Mais d'autres ne sont pas d'accord. Ils affirment que les preuves de l'existence des micro-ondes sont beaucoup plus solides aujourd'hui, même si elles ne sont pas encore concluantes.

La BBC a appris que de nouvelles preuves arrivent au fur et à mesure que les données sont collectées et analysées de manière plus systématique pour la première fois. Certains des cas recensés cette année présentaient des marqueurs spécifiques dans le sang, indiquant des lésions cérébrales.

Ces marqueurs disparaissent au bout de quelques jours et, auparavant, trop de temps s'était écoulé pour les repérer. Mais maintenant que les gens sont testés beaucoup plus rapidement après avoir signalé les symptômes, ils ont été vus pour la première fois.  

Le débat reste divisé et il est possible que la réponse soit complexe. Il pourrait y avoir un noyau de cas réels, tandis que d'autres ont été intégrés au syndrome. Les responsables évoquent la possibilité que la technologie et les intentions aient pu changer au fil du temps, peut-être pour tenter de déstabiliser les États-Unis. Certains s'inquiètent même de la possibilité qu'un État se soit appuyé sur les activités d'un autre. "Nous aimons un diagnostic simple par étiquette", affirme le professeur Relman.
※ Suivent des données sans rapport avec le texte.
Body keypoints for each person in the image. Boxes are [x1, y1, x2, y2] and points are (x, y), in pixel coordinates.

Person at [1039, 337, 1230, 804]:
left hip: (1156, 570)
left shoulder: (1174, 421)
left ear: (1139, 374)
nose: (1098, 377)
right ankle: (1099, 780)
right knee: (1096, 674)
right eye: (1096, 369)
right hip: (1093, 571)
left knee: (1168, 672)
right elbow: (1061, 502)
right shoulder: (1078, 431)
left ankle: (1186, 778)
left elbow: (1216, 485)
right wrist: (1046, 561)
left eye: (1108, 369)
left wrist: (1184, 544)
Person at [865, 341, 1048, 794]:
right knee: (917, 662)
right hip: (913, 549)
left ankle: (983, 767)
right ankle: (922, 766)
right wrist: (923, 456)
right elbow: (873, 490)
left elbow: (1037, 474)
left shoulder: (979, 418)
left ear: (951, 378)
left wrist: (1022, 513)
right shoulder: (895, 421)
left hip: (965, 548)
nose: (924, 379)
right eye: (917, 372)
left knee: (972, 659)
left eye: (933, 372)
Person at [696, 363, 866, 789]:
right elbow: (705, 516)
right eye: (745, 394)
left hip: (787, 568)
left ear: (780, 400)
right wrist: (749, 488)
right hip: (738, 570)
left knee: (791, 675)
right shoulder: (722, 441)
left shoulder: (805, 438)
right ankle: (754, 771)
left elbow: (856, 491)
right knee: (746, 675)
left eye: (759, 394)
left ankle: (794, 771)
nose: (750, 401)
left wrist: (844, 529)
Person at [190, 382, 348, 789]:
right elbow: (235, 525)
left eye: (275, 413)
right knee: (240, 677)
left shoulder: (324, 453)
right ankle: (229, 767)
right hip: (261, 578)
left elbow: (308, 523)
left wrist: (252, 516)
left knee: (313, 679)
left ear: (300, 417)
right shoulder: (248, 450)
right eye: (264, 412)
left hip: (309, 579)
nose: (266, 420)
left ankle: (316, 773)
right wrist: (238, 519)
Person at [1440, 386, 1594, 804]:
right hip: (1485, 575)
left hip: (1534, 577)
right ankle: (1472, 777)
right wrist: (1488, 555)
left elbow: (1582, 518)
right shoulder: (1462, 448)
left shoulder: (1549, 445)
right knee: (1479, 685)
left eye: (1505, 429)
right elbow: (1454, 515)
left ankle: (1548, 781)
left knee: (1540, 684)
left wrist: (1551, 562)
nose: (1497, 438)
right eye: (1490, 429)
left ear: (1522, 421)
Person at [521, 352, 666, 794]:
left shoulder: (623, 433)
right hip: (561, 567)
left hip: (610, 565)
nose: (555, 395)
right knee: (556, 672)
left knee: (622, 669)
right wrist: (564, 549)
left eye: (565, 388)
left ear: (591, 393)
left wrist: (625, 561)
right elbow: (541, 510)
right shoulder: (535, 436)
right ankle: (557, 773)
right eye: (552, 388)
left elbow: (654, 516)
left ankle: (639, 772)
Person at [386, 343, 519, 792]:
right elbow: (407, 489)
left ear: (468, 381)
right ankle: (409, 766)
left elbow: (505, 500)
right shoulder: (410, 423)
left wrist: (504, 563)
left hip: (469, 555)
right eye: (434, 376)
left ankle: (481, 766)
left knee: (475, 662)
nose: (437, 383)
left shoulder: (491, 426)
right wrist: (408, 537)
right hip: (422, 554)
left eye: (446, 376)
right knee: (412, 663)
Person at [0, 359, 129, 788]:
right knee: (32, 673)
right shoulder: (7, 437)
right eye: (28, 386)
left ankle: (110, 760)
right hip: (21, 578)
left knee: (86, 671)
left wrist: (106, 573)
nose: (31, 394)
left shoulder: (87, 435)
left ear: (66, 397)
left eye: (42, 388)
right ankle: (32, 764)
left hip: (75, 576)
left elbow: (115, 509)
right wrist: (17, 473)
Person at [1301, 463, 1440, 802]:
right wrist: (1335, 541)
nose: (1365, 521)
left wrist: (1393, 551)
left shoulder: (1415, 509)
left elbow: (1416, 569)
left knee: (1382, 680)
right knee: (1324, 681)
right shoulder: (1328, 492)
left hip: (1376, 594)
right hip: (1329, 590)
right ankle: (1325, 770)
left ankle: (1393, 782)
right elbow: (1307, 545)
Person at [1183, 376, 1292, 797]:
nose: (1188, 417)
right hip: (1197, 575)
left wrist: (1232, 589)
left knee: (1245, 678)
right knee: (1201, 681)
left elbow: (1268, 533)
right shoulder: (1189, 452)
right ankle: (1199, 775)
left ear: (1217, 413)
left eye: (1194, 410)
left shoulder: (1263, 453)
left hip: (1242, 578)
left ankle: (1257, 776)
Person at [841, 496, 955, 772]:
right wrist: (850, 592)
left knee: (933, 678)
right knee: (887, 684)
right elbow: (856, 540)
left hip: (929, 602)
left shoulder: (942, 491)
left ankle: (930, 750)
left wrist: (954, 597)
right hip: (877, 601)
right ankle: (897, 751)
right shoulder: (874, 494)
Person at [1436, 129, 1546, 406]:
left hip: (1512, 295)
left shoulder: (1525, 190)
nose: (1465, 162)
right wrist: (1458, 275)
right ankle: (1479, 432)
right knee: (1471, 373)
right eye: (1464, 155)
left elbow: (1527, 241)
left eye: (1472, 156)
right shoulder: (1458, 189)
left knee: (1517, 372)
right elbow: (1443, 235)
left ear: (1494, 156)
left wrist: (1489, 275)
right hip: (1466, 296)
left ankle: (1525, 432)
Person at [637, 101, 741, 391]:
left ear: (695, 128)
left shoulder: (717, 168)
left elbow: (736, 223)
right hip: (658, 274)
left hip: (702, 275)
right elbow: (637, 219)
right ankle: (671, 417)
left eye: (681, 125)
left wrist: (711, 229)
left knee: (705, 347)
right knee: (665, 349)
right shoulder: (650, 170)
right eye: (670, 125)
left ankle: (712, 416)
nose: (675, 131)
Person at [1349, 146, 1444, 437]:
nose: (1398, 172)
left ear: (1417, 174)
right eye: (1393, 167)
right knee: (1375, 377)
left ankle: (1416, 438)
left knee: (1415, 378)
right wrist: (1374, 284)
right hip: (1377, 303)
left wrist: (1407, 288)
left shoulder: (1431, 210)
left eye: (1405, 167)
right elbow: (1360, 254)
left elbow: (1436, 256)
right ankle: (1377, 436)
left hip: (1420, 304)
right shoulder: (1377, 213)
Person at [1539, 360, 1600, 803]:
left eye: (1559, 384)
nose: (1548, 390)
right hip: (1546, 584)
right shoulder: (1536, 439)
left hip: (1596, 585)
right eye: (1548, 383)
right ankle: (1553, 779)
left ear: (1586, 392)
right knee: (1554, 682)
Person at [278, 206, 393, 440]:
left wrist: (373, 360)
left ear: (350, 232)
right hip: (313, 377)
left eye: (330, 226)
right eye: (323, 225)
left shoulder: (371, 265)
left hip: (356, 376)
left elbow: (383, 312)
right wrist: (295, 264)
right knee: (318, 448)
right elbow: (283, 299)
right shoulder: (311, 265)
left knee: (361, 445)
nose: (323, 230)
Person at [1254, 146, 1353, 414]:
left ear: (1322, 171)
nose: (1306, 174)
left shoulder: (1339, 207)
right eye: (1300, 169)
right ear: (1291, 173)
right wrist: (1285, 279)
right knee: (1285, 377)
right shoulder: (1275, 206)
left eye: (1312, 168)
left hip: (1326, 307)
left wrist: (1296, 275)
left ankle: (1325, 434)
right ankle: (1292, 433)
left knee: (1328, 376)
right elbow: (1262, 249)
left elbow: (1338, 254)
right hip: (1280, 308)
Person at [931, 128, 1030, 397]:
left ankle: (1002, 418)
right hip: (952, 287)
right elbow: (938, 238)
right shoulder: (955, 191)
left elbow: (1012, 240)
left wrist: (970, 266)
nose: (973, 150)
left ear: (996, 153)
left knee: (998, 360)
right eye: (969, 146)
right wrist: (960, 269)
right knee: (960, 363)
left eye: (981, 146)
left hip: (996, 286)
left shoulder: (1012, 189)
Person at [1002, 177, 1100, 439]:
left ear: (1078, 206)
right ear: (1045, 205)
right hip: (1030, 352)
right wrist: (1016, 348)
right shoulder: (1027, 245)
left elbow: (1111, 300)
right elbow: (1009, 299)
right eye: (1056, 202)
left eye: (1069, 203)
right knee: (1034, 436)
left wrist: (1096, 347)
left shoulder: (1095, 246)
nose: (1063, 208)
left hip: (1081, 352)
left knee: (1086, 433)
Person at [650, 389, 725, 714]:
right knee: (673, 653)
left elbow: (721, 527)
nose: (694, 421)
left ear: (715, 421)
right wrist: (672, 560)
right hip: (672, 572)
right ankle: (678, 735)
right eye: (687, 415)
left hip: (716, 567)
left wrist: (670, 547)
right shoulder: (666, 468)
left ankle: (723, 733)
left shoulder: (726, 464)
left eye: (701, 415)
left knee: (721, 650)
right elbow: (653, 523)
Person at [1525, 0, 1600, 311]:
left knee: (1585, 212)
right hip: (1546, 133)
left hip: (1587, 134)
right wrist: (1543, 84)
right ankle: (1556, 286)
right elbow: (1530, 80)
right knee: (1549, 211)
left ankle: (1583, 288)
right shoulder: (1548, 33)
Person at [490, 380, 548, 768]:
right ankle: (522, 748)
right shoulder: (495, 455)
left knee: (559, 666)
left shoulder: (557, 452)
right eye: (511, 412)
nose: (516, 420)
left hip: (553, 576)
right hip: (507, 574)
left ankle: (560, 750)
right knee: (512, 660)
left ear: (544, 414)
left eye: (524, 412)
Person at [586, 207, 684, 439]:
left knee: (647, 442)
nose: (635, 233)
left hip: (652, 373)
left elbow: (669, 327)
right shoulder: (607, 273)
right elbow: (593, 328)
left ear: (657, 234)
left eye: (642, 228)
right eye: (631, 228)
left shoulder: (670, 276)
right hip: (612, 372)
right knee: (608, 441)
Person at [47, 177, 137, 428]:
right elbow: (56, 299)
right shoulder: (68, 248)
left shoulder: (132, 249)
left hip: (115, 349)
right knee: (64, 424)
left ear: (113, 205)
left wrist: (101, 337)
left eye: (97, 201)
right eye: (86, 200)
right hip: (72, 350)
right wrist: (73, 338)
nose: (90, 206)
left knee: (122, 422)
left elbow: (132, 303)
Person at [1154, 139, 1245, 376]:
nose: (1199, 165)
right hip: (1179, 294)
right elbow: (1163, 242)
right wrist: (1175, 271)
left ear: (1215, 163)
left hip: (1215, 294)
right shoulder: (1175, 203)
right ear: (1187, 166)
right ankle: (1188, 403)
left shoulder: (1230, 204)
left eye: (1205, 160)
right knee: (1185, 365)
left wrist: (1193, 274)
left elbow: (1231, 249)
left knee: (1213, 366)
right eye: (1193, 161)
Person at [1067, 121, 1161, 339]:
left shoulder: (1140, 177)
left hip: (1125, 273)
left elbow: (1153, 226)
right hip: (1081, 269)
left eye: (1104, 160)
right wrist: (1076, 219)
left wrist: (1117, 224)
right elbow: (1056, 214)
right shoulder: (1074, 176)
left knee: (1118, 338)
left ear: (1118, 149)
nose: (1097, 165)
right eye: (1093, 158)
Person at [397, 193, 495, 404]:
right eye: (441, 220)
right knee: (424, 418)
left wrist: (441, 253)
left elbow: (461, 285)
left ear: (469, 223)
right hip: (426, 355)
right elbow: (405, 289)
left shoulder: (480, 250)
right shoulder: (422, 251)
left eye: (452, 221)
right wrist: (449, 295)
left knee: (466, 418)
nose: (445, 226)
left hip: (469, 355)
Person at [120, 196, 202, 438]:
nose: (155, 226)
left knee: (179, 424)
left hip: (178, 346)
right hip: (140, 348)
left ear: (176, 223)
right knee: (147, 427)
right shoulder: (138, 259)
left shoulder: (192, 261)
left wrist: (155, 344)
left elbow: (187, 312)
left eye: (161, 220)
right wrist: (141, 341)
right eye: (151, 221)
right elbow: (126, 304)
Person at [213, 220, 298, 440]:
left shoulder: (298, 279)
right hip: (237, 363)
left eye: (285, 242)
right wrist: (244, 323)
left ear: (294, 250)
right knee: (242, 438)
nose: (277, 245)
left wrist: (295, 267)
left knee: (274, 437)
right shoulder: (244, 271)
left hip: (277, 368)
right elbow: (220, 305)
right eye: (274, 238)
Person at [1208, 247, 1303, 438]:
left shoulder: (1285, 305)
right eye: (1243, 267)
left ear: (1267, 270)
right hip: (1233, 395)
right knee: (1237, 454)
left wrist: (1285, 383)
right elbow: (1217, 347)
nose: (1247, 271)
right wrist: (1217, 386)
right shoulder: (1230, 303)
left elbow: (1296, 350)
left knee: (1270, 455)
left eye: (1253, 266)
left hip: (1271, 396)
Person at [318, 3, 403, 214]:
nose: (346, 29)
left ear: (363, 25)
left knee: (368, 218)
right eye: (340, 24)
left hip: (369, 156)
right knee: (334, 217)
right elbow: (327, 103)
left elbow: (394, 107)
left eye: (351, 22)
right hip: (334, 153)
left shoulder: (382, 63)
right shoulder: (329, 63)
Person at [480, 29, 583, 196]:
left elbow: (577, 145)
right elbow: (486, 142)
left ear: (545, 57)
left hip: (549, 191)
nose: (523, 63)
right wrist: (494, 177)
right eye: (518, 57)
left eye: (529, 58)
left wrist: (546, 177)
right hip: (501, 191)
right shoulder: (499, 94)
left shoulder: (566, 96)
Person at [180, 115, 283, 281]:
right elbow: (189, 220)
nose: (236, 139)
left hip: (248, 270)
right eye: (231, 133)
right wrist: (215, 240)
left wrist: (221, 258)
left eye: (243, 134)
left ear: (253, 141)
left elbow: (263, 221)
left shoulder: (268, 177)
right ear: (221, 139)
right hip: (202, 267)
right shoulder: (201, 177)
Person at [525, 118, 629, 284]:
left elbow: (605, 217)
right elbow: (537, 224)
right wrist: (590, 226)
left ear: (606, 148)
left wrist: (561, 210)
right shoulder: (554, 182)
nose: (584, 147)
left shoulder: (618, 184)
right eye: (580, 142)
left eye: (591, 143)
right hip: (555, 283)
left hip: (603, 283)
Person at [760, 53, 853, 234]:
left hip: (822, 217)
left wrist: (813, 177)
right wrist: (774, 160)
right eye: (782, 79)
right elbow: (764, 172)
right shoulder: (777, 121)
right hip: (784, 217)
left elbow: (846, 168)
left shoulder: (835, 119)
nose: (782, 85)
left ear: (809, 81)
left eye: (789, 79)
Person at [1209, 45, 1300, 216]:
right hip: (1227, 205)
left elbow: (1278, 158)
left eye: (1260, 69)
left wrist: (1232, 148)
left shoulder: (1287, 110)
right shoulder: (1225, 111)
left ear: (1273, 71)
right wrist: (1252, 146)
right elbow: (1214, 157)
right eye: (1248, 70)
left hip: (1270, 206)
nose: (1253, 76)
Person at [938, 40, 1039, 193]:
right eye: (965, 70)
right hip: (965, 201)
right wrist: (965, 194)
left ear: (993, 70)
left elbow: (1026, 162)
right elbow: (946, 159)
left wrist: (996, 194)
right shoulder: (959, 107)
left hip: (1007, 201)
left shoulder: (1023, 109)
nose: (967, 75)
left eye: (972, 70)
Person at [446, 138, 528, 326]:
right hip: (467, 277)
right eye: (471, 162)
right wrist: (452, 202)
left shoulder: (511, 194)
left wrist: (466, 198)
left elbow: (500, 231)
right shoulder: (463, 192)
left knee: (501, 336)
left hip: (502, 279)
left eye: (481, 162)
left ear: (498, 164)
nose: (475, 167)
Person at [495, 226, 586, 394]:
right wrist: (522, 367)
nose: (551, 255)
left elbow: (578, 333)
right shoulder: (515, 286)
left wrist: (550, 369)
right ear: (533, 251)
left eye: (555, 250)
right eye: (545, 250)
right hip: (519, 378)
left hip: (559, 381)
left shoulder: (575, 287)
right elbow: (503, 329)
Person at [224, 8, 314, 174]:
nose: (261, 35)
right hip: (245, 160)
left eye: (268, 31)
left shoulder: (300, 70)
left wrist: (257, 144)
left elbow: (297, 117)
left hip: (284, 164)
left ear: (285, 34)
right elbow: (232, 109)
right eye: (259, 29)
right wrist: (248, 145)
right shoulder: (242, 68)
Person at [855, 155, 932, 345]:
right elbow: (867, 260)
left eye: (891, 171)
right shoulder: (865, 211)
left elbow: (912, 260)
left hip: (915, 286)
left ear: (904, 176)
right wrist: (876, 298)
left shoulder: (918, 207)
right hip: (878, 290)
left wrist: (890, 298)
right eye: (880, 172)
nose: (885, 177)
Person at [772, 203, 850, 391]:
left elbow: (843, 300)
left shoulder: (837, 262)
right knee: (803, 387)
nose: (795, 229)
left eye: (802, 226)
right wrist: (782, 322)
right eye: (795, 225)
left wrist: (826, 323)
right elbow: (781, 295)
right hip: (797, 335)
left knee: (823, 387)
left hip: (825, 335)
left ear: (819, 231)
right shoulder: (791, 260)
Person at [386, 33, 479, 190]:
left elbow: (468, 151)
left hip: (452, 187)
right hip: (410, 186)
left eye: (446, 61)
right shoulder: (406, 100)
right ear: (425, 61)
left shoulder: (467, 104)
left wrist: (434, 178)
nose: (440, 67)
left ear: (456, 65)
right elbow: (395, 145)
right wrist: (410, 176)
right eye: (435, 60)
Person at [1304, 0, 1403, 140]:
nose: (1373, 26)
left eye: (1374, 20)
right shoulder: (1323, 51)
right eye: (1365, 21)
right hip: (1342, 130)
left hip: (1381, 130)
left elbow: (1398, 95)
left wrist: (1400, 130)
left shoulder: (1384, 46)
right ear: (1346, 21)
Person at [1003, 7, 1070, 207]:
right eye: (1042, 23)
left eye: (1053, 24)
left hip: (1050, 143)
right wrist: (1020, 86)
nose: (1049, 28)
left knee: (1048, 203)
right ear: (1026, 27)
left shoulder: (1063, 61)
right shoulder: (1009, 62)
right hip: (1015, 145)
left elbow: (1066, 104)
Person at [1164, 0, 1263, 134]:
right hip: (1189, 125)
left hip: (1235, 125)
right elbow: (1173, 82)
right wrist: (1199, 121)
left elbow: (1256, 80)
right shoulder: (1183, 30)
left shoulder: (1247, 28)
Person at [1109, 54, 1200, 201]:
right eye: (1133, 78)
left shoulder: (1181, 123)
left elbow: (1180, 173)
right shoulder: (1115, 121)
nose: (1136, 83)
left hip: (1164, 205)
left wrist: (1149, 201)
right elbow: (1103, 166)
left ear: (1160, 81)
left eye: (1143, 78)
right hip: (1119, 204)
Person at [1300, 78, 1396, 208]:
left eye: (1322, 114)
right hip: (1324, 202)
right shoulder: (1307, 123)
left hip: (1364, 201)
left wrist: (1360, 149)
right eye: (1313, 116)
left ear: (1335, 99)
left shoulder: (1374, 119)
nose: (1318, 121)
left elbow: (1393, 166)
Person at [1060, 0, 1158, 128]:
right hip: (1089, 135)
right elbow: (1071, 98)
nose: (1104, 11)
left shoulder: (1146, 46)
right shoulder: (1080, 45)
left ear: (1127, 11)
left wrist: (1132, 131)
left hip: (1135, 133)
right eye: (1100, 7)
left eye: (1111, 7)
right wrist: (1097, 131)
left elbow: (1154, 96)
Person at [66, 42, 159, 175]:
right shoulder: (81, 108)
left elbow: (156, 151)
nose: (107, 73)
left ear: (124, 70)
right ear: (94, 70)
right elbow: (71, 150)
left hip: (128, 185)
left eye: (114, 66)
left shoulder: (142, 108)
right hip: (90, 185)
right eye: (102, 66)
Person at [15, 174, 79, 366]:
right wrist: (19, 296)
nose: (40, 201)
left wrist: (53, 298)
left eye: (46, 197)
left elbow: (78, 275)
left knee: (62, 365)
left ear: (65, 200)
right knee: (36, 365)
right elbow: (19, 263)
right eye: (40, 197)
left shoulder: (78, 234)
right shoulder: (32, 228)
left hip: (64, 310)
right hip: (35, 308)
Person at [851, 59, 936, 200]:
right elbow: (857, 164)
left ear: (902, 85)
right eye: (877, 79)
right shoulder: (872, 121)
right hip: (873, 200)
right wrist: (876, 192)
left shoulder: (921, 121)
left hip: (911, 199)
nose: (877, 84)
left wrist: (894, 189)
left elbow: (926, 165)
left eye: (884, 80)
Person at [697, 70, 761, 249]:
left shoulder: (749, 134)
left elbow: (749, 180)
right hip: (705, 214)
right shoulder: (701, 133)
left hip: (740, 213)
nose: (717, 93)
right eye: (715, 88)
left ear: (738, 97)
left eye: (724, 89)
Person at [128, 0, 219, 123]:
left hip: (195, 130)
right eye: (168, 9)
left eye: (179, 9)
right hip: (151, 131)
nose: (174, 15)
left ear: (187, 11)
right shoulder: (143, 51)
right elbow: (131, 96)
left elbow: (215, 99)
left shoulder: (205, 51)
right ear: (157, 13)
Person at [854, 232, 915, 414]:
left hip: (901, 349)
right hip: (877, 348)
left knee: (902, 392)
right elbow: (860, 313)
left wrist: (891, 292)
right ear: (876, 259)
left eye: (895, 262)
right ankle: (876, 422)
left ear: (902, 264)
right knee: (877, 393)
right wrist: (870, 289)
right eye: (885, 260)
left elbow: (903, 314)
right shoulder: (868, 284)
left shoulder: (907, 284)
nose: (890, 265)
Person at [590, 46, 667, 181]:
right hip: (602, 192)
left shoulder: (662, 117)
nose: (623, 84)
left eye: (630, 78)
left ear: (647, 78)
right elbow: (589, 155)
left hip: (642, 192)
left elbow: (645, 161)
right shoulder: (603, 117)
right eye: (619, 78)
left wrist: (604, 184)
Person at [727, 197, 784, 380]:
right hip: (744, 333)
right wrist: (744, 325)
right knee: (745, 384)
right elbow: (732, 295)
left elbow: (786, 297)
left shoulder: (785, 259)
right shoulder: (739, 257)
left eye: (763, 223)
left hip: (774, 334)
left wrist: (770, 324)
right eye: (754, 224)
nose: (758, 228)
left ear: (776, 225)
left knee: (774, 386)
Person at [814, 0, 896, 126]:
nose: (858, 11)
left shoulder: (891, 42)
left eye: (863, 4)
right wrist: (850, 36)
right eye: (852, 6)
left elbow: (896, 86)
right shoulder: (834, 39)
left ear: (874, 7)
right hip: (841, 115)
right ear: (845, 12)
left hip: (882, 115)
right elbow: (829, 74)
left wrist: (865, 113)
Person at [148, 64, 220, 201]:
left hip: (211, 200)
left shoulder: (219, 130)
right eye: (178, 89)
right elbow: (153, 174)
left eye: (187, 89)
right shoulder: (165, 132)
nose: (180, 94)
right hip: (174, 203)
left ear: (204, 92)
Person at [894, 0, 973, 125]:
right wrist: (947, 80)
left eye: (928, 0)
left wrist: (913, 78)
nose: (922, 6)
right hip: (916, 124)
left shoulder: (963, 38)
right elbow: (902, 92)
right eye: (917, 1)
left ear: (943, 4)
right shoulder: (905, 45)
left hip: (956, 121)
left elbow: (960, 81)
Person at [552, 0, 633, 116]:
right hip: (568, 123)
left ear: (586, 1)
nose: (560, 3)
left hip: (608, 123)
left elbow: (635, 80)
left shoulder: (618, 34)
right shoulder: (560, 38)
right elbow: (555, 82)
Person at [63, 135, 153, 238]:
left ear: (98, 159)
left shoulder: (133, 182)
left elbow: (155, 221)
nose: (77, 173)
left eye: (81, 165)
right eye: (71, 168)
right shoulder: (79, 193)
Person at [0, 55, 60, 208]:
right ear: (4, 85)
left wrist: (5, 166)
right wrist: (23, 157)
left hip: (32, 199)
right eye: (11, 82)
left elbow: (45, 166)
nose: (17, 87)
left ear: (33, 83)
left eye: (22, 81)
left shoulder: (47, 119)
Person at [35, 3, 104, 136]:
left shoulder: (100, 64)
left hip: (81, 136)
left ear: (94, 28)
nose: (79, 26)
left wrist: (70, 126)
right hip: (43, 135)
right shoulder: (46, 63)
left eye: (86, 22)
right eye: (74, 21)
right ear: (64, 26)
"Mais parfois, c'est difficile à réaliser. Et lorsque nous n'y parvenons pas, nous devons faire très attention à ne pas simplement lever les bras et nous en aller."

Le mystère du syndrome de La Havane pourrait être son véritable pouvoir.

L'ambiguïté et la peur qu'il répand agissent comme un multiplicateur, amenant de plus en plus de personnes à se demander si elles sont atteintes, et rendant plus difficile la tâche des espions et des diplomates à l'étranger.

Même s'il a commencé par un incident étroitement défini, le syndrome de La Havane a peut-être développé une vie propre.